Problem> Send each entry back exactly as given, pictures excluded.

######

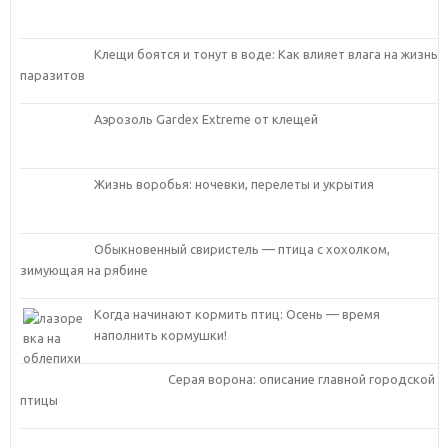
Клещи боятся и тонут в воде: Как влияет влага на жизнь
паразитов
Аэрозоль Gardex Extreme от клещей
Жизнь воробья: ночевки, перелеты и укрытия
Обыкновенный свиристель — птица с хохолком,
зимующая на рябине
Когда начинают кормить птиц: Осень — время
наполнить кормушки!
Серая ворона: описание главной городской
птицы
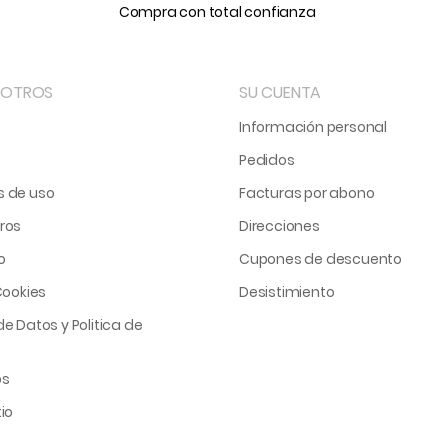
Compra con total confianza
SOTROS
SU CUENTA
Información personal
Pedidos
s de uso
Facturas por abono
ros
Direcciones
o
Cupones de descuento
Cookies
Desistimiento
e Datos y Politica de
os
io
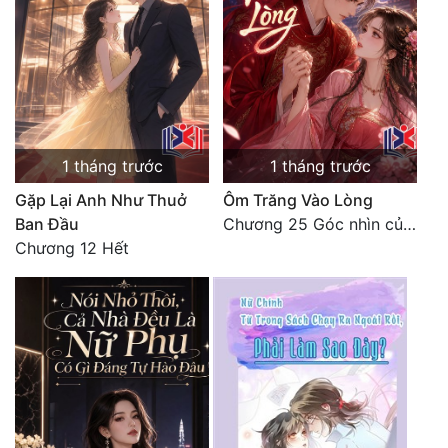
1 tháng trước
1 tháng trước
Gặp Lại Anh Như Thuở
Ôm Trăng Vào Lòng
Ban Đầu
Chương 25 Góc nhìn của nam chính (Hết)
Chương 12 Hết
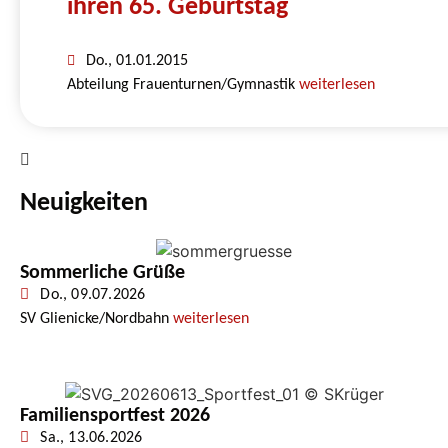
ihren 65. Geburtstag
Do., 01.01.2015
Abteilung Frauenturnen/Gymnastik
weiterlesen
Neuigkeiten
Sommerliche Grüße
Do., 09.07.2026
SV Glienicke/Nordbahn
weiterlesen
Familiensportfest 2026
Sa., 13.06.2026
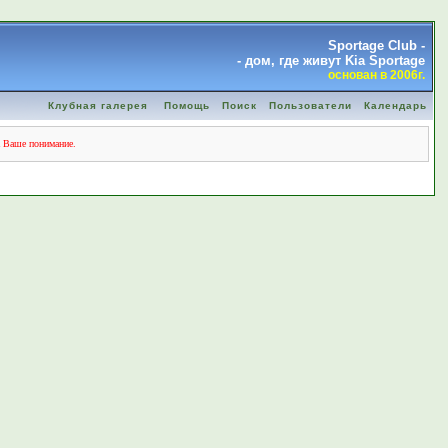
Sportage Club -
- дом, где живут Kia Sportage
основан в 2006г.
Клубная галерея
Помощь
Поиск
Пользователи
Календарь
а Ваше понимание.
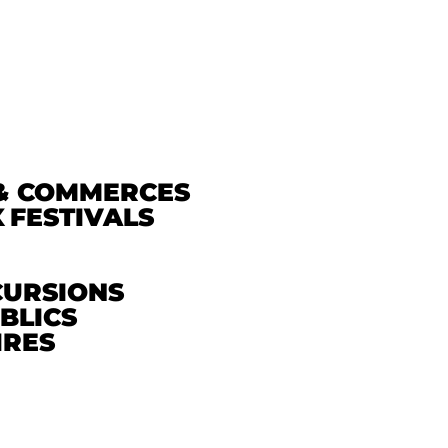
& COMMERCES
X
FESTIVALS
CURSIONS
BLICS
IRES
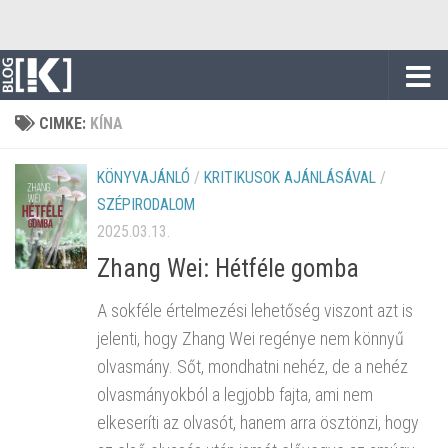
Skip to content
CIMKE:
KÍNA
KÖNYVAJÁNLÓ
/
KRITIKUSOK AJÁNLÁSÁVAL
/
SZÉPIRODALOM
2025.03.13.
Zhang Wei: Hétféle gomba
A sokféle értelmezési lehetőség viszont azt is
jelenti, hogy Zhang Wei regénye nem könnyű
olvasmány. Sőt, mondhatni nehéz, de a nehéz
olvasmányokból a legjobb fajta, ami nem
elkeseríti az olvasót, hanem arra ösztönzi, hogy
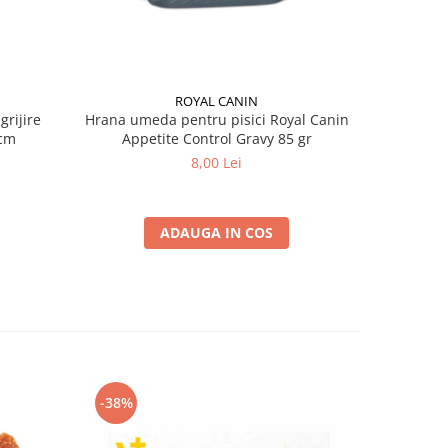
ROYAL CANIN
grijire
Hrana umeda pentru pisici Royal Canin
Hrana ume
 x 13 cm
Appetite Control Gravy 85 gr
Ag
8,00 Lei
ADAUGA IN COS
-38%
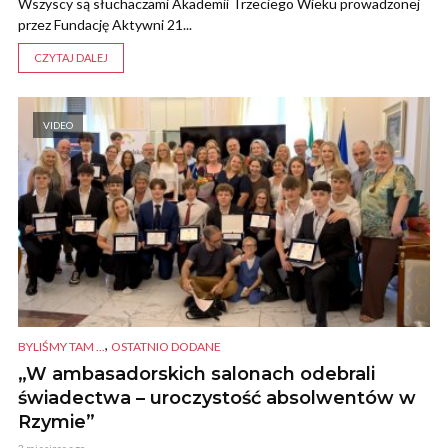
Wszyscy są słuchaczami Akademii Trzeciego Wieku prowadzonej
przez Fundację Aktywni 21...
CZYTAJ DALEJ
VIDEO
,
BYLIŚMY TAM ...
OSTATNIO DODANE
„W ambasadorskich salonach odebrali
świadectwa – uroczystość absolwentów w
Rzymie”
2 miesiące ago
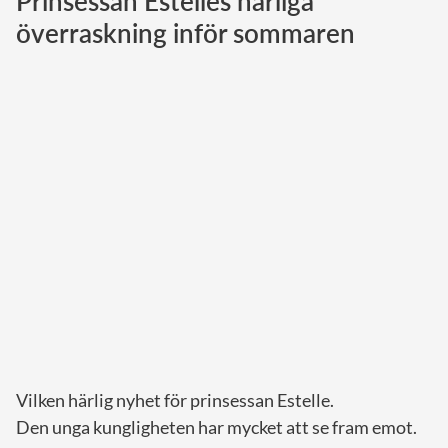
Prinsessan Estelles härliga
överraskning inför sommaren
Norska kungahuset
Danska kungahuset
Spanska kungahuset
Nederländska kungahuset
Belgiska kungahuset
Jordanska kungahuset
Luxemburgska storhertighuset
Japanska kejsarhuset
Thailändska kungahuset
Marockanska kungahuset
Monacos furstehus
Vilken härlig nyhet för prinsessan Estelle.
Den unga kungligheten har mycket att se fram emot.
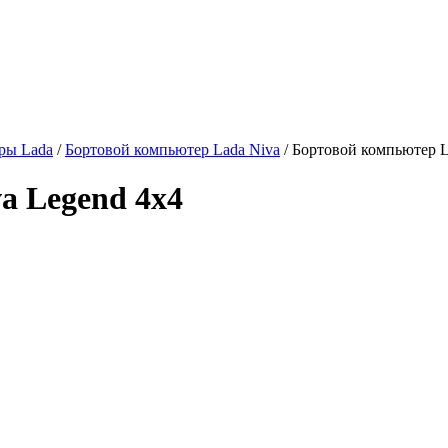
ры Lada
/
Бортовой компьютер Lada Niva
/
Бортовой компьютер L
a Legend 4х4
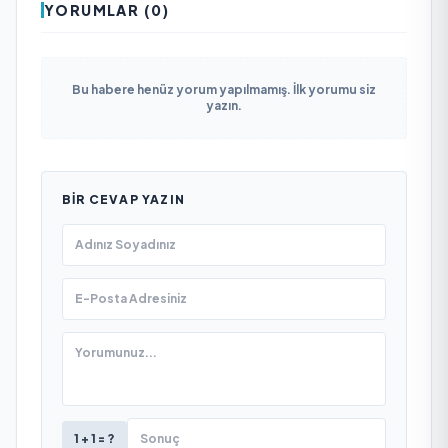
YORUMLAR (0)
Bu habere henüz yorum yapılmamış. İlk yorumu siz
yazın.
BIR CEVAP YAZIN
1 + 1 = ?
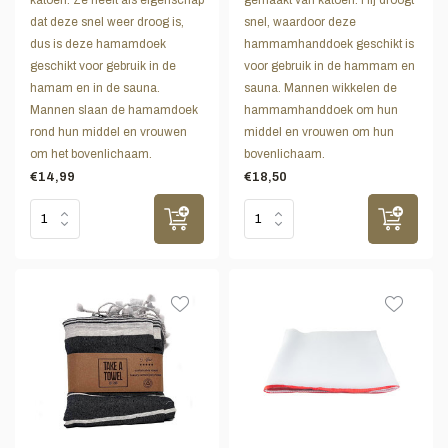
dat deze snel weer droog is,
snel, waardoor deze
dus is deze hamamdoek
hammamhanddoek geschikt is
geschikt voor gebruik in de
voor gebruik in de hammam en
hamam en in de sauna.
sauna. Mannen wikkelen de
Mannen slaan de hamamdoek
hammamhanddoek om hun
rond hun middel en vrouwen
middel en vrouwen om hun
om het bovenlichaam.
bovenlichaam.
€14,99
€18,50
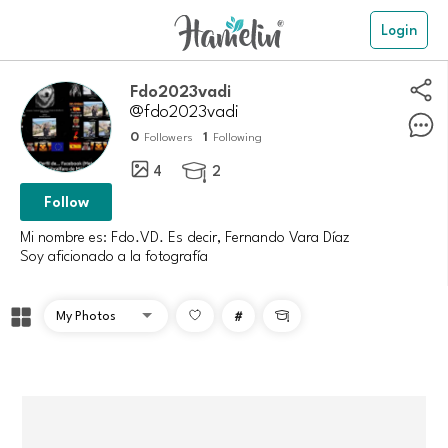
Login
Fdo2023vadi
@fdo2023vadi
0
1
Followers
Following
4
2

Follow
Mi nombre es: Fdo.VD. Es decir, Fernando Vara Díaz
Soy aficionado a la fotografía
#

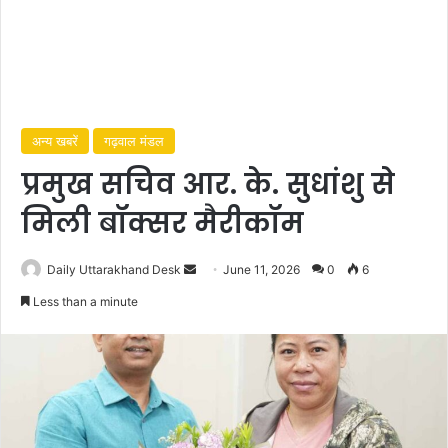
अन्य खबरें
गढ़वाल मंडल
प्रमुख सचिव आर. के. सुधांशु से
मिली बॉक्सर मैरीकॉम
Daily Uttarakhand Desk
S
June 11, 2026
0
6
e
Less than a minute
n
d
a
n
e
m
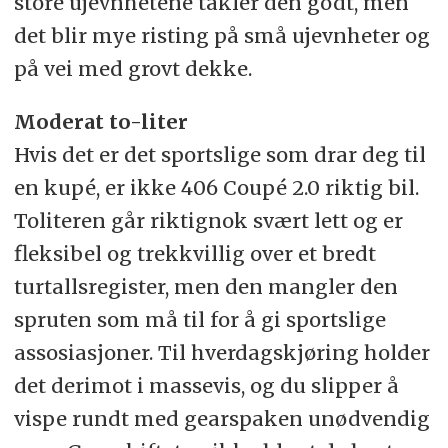
store ujevnhetene takler den godt, men
det blir mye risting på små ujevnheter og
på vei med grovt dekke.
Moderat to-liter
Hvis det er det sportslige som drar deg til
en kupé, er ikke 406 Coupé 2.0 riktig bil.
Toliteren går riktignok svært lett og er
fleksibel og trekkvillig over et bredt
turtallsregister, men den mangler den
spruten som må til for å gi sportslige
assosiasjoner. Til hverdagskjøring holder
det derimot i massevis, og du slipper å
vispe rundt med gearspaken unødvendig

######

Exercise response>
Клещи боятся и тонут в воде: Как влияет влага на жизнь
паразитов
Аэрозоль Gardex Extreme от клещей
Жизнь воробья: ночевки, перелеты и укрытия
Обыкновенный свиристель — птица с хохолком,
зимующая на рябине
Когда начинают кормить птиц: Осень — время
наполнить кормушки!
Серая ворона: описание главной городской
птицы
Compra con total confianza
SOTROS
SU CUENTA
Información personal
Pedidos
s de uso
Facturas por abono
ros
Direcciones
o
Cupones de descuento
Cookies
Desistimiento
e Datos y Politica de
os
io
1 tháng trước
1 tháng trước
Gặp Lại Anh Như Thuở
Ôm Trăng Vào Lòng
Ban Đầu
Chương 25 Góc nhìn của nam chính (Hết)
Chương 12 Hết
ihren 65. Geburtstag
Do., 01.01.2015
Abteilung Frauenturnen/Gymnastik
weiterlesen
Neuigkeiten
Sommerliche Grüße
Do., 09.07.2026
SV Glienicke/Nordbahn
weiterlesen
Familiensportfest 2026
Sa., 13.06.2026
Sportage Club -
- дом, где живут Kia Sportage
основан в 2006г.
Клубная галерея
Помощь
Поиск
Пользователи
Календарь
а Ваше понимание.
& COMMERCES
X
FESTIVALS
CURSIONS
BLICS
IRES
Skip to content
CIMKE:
KÍNA
KÖNYVAJÁNLÓ
/
KRITIKUSOK AJÁNLÁSÁVAL
/
SZÉPIRODALOM
2025.03.13.
Zhang Wei: Hétféle gomba
A sokféle értelmezési lehetőség viszont azt is
jelenti, hogy Zhang Wei regénye nem könnyű
olvasmány. Sőt, mondhatni nehéz, de a nehéz
olvasmányokból a legjobb fajta, ami nem
elkeseríti az olvasót, hanem arra ösztönzi, hogy
ROYAL CANIN
grijire
Hrana umeda pentru pisici Royal Canin
Hrana ume
 x 13 cm
Appetite Control Gravy 85 gr
Ag
8,00 Lei
ADAUGA IN COS
-38%
Wszyscy są słuchaczami Akademii Trzeciego Wieku prowadzonej
przez Fundację Aktywni 21...
CZYTAJ DALEJ
VIDEO
,
BYLIŚMY TAM ...
OSTATNIO DODANE
„W ambasadorskich salonach odebrali
świadectwa – uroczystość absolwentów w
Rzymie”
2 miesiące ago
Prinsessan Estelles härliga
överraskning inför sommaren
Norska kungahuset
Danska kungahuset
Spanska kungahuset
Nederländska kungahuset
Belgiska kungahuset
Jordanska kungahuset
Luxemburgska storhertighuset
Japanska kejsarhuset
Thailändska kungahuset
Marockanska kungahuset
Monacos furstehus
Vilken härlig nyhet för prinsessan Estelle.
Den unga kungligheten har mycket att se fram emot.
ры Lada
/
Бортовой компьютер Lada Niva
/
Бортовой компьютер L
a Legend 4х4
YORUMLAR (0)
Bu habere henüz yorum yapılmamış. İlk yorumu siz
yazın.
BIR CEVAP YAZIN
1 + 1 = ?
dat deze snel weer droog is,
snel, waardoor deze
dus is deze hamamdoek
hammamhanddoek geschikt is
geschikt voor gebruik in de
voor gebruik in de hammam en
hamam en in de sauna.
sauna. Mannen wikkelen de
Mannen slaan de hamamdoek
hammamhanddoek om hun
rond hun middel en vrouwen
middel en vrouwen om hun
om het bovenlichaam.
bovenlichaam.
€14,99
€18,50
Login
Fdo2023vadi
@fdo2023vadi
0
1
Followers
Following
4
2

Follow
Mi nombre es: Fdo.VD. Es decir, Fernando Vara Díaz
Soy aficionado a la fotografía
#

अन्य खबरें
गढ़वाल मंडल
प्रमुख सचिव आर. के. सुधांशु से
मिली बॉक्सर मैरीकॉम
Daily Uttarakhand Desk
S
June 11, 2026
0
6
e
Less than a minute
n
d
a
n
e
m
store ujevnhetene takler den godt, men
det blir mye risting på små ujevnheter og
på vei med grovt dekke.
Moderat to-liter
Hvis det er det sportslige som drar deg til
en kupé, er ikke 406 Coupé 2.0 riktig bil.
Toliteren går riktignok svært lett og er
fleksibel og trekkvillig over et bredt
turtallsregister, men den mangler den
spruten som må til for å gi sportslige
assosiasjoner. Til hverdagskjøring holder
det derimot i massevis, og du slipper å
vispe rundt med gearspaken unødvendig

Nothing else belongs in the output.